§ RECORDS SHOWN
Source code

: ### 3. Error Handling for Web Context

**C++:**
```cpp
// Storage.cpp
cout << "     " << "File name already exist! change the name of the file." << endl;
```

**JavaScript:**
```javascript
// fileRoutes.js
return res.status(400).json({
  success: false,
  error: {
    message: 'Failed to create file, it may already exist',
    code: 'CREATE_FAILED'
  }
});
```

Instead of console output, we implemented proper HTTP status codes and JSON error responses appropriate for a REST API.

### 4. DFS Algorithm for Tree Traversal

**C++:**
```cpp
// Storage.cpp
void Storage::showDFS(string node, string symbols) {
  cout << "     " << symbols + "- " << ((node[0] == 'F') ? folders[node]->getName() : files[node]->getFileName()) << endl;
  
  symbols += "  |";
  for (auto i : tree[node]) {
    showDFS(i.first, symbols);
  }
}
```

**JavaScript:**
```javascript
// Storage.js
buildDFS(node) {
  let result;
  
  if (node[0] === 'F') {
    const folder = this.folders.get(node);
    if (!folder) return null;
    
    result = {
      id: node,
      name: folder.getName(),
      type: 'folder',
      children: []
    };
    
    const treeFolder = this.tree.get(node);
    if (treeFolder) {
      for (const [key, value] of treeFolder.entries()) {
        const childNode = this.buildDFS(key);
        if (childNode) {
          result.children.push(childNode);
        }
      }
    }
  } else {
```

§ WHAT NEEDS TO BE DONE
Please repeat the whole listing above, keeping every line exactly as it reads.

§ FINAL ANSWER
Source code

: ### 3. Error Handling for Web Context

**C++:**
```cpp
// Storage.cpp
cout << "     " << "File name already exist! change the name of the file." << endl;
```

**JavaScript:**
```javascript
// fileRoutes.js
return res.status(400).json({
  success: false,
  error: {
    message: 'Failed to create file, it may already exist',
    code: 'CREATE_FAILED'
  }
});
```

Instead of console output, we implemented proper HTTP status codes and JSON error responses appropriate for a REST API.

### 4. DFS Algorithm for Tree Traversal

**C++:**
```cpp
// Storage.cpp
void Storage::showDFS(string node, string symbols) {
  cout << "     " << symbols + "- " << ((node[0] == 'F') ? folders[node]->getName() : files[node]->getFileName()) << endl;
  
  symbols += "  |";
  for (auto i : tree[node]) {
    showDFS(i.first, symbols);
  }
}
```

**JavaScript:**
```javascript
// Storage.js
buildDFS(node) {
  let result;
  
  if (node[0] === 'F') {
    const folder = this.folders.get(node);
    if (!folder) return null;
    
    result = {
      id: node,
      name: folder.getName(),
      type: 'folder',
      children: []
    };
    
    const treeFolder = this.tree.get(node);
    if (treeFolder) {
      for (const [key, value] of treeFolder.entries()) {
        const childNode = this.buildDFS(key);
        if (childNode) {
          result.children.push(childNode);
        }
      }
    }
  } else {
```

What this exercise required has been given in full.